### [Texte choisi]
>>

Cette décision a eu comme effet immédiat d’ouvrir la voie devant le blé russe, notent des analystes de Tallage/Stratégie Grains, un cabinet d’études agro-économiques spécialisé dans les marchés européens et mondiaux des grains et des oléagineux, rapporte le site La France Agricole.
Dès début novembre dernier, la Russie a vendu 250 000 tonnes de blé à l’Office algérien interprofessionnel des céréales (OAIC) qui réalise l’essentiel des importations algériennes de céréales.
Percée de la Russie
La percée russe est nette sur le marché algérien. 341 000 tonnes ont été déjà vendues, contre seulement 30 000 l’année passée, relève le même cabinet. Cela s’est fait évidemment au détriment des quantités expédiées par la France. Ce n’est pas la première fois que les exportations françaises vers l’Algérie baissent.
En 2016/2017, la part du blé français s’est effondrée à 27%, mais c’était à cause d’une très mauvaise récolte en France. Cette fois, la tendance risque de durer, n’étant pas causée par des facteurs conjoncturels.
Tallage souligne que, depuis quelques semaines, l’Australie et l’Argentine enregistrent des productions de blé élevées et arrivent sur les marchés à des prix attractifs.
Malgré la distance et les coûts de transport, le blé argentin est très compétitif pour les marchés du Maghreb, indique la même source, qui ajoute un facteur qui met à rude épreuve le blé français : « la qualité des blés allemands et polonais, meilleure pour les poids spécifiques que celle des blés français, permet à ces origines nord-européennes de vendre de larges quantités à l’Algérie. »

<<

### [Consignes de l'exercice]
**A)** Traduisez en anglais la phrase suivante, tirée du texte sur le blé importé par l'Algérie : « Tallage souligne que, depuis quelques semaines, l’Australie et l’Argentine enregistrent des productions de blé élevées et arrivent sur les marchés à des prix attractifs. »
**B)** Reprenez le texte sur le blé importé par l'Algérie et poursuivez-le à partir de sa dernière phrase.

### [Documents fournis]
>>

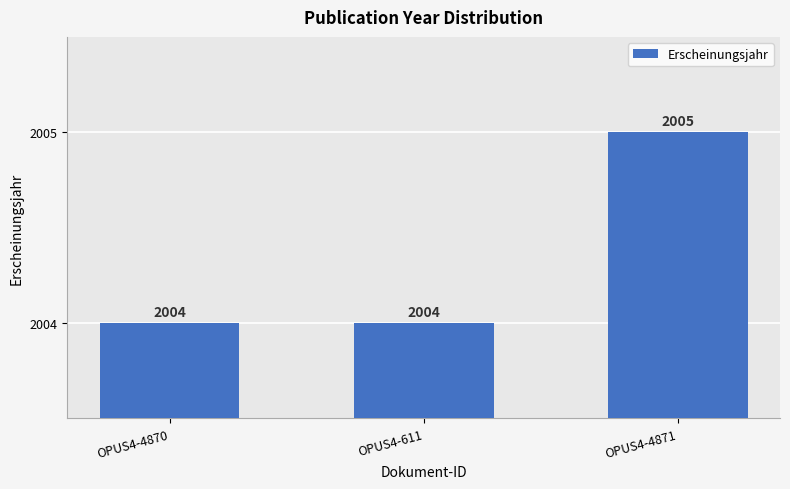

What value does the data have at OPUS4-4871?

2005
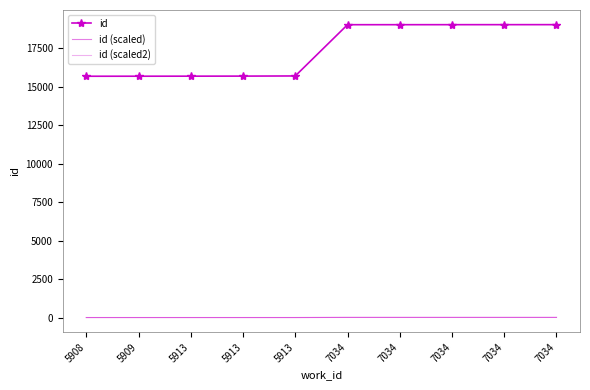

True or false: id (scaled) and id cross at least once.

False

<<

### [Résultats des tâches]
**A)** Tallage points out that, for the past few weeks, Australia and Argentina have been recording high wheat production and have been coming onto the markets at attractive prices.

**B)**
Il y a aussi les précipitations sur les blés d’hiver aux Etats-Unis qui « ont apaisé les craintes de pertes liées au manque d’humidité pour la prochaine récolte ».
Les déboires du blé français ne s’arrêtent pas à la perte de parts de marché. Cette forte concurrence a aussi fait chuter vertigineusement ses prix. Du pic historique de 306 € la tonne le 23 novembre 2021, le prix du « blé meunier standard rendu Rouen » a chuté à 279 €/t le 9 décembre. Le recul des quantités exportées par la France ne concerne pas que l’Algérie, mais tout le marché nord-africain, note le cabinet Tallage.
Ce dernier tempère néanmoins en citant deux facteurs qui permettraient au blé français de résister sur le marché algérien : la Russie a plafonné ses exportations à 9 millions de tonnes entre février et juin et la demande mondiale est forte sur la campagne en cours, ce qui fait que « toutes les origines sont sollicitées pour y répondre ».